In February 2017, she was appointed to serve a second term as president of the National Press Photographers Association. She's an alumna of the Eddie Adams Workshop (Barnstorm XIV) and has volunteered for 14 of the last 16 years as a member of the faculty.
Lyttle is also the founder of the online photo community called APhotoADay, which started in 2001 with only two members and grew to over 2,500 worldwide. APhotoADay has an annual photography conference (lovingly called GeekFest) and distribute the Backyard Storytelling Grant to photojournalists working on stories close to home.
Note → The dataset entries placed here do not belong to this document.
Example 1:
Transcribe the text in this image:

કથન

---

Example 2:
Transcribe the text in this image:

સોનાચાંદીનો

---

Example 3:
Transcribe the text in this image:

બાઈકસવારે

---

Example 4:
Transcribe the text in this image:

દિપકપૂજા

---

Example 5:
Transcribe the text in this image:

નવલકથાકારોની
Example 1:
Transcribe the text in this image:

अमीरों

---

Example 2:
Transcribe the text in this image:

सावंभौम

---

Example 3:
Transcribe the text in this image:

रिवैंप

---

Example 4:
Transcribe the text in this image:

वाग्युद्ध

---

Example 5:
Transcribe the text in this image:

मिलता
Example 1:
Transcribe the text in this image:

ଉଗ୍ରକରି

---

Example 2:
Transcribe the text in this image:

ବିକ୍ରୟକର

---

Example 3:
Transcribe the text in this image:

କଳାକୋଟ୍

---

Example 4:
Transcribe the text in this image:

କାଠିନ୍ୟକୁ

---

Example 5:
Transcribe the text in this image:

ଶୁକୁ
Seema Mathur is a multi-award winning journalist who has earned a National Edward R. Murrow, Lone Star Emmy, several Associated Press and medical journalism awards for her reporting on issues ranging from human rights to healthcare. Seema worked for news affiliates and national networks for most of her career until launching the production company Global Voice Productions in 2009. This month Global Voice Productions released the award winning documentary Camp 72 about a quest for justice and healing after war in Liberia. She continues to cover news on a freelance basis. Most recently covering Hurricane Harvey for CBS News and the Weather Channel Digital.
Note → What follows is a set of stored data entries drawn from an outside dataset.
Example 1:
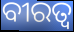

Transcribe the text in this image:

ବୀରତ୍ଵ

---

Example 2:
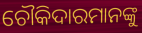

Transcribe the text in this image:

ଚୌକିଦାରମାନଙ୍କୁ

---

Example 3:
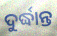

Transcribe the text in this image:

ଦୁର୍ଦ୍ଧାନ୍ତ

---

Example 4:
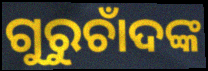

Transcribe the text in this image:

ଗୁରୁଚାଁଦଙ୍କ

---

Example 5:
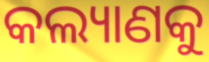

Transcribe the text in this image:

କଲ୍ୟାଣକୁ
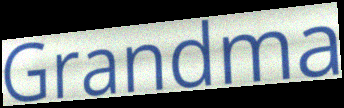
Grandma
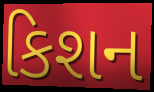
કિશન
Marcia is Director of Photography at The Dallas Morning News she joined the organization in October 2016. She oversees a team of award-winning photographers, videographers, and photo editors. The visual team collaborates with the editorial department to produce exceptional visual journalism that diversifies and deepens the story-telling that appears in print and online. Previously she has worked at the Associated Press, ABC News, The New York Times and The Daily Beast. Marcia grew up in upstate New York and graduated from NYU Tisch School of the Arts with a BFA in Photography.
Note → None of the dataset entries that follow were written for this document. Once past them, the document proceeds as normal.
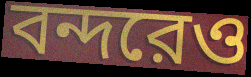
বন্দরেও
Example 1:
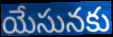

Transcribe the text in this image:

యేసునకు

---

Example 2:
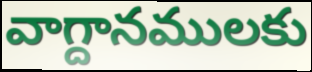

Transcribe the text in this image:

వాగ్దానములకు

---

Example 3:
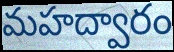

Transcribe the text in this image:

మహద్వారం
Christine Lien has been a photojournalist in the streets of Baltimore at WBFF for the past three years. She has covered everything from the Baltimore riots to most recently, the inauguration of Donald Trump. Before that she spent a year shooting in the cornfields in Cedar Rapids, Iowa. She regularly places in the East Top NPPA quarterlies, and was a finalist in the spot news category of the best of photojournalism awards last year. In June, she won her first Emmy alongside another WBFF chick photog Alanna Delfino for Outstanding Editor No Time Limit. Her three best extremely talented female photographer friends and co-workers Alanna Delfino, Ruth Morton, and Bria White (formerly WBFF photog—now turned MMJane) inspire her to do her best everyday. She is a proud alumni of the University of Maryland’s Philip Merrill College of Journalism. If she’s not shooting the news she’s working at a farmers market stand selling Asian steamed buns and rice bowls on the weekends
Hannah Davis is a Kansas native who now works as a MSJ at WFAA in Dallas, Texas. She specializes in digital reporting and finding ways to make sure her stories are seen by as many people on as many platforms as possible. With a camera or phone in hand it's not unusual for Hannah's stories to reach more than 100,000 viewers on any given week.
Hannah is passionate about infusing digital reporting with the same storytelling standards that have defined the best of our industry for decades. She is always looking for a character or a moment and the best way to share it with the world.
Bettie Cross is a consumer and special projects reporter for KEYE-TV in Austin, Texas. She’s covered Texas news for over 20 years and has won numerous Texas AP Awards, including Best Reporter.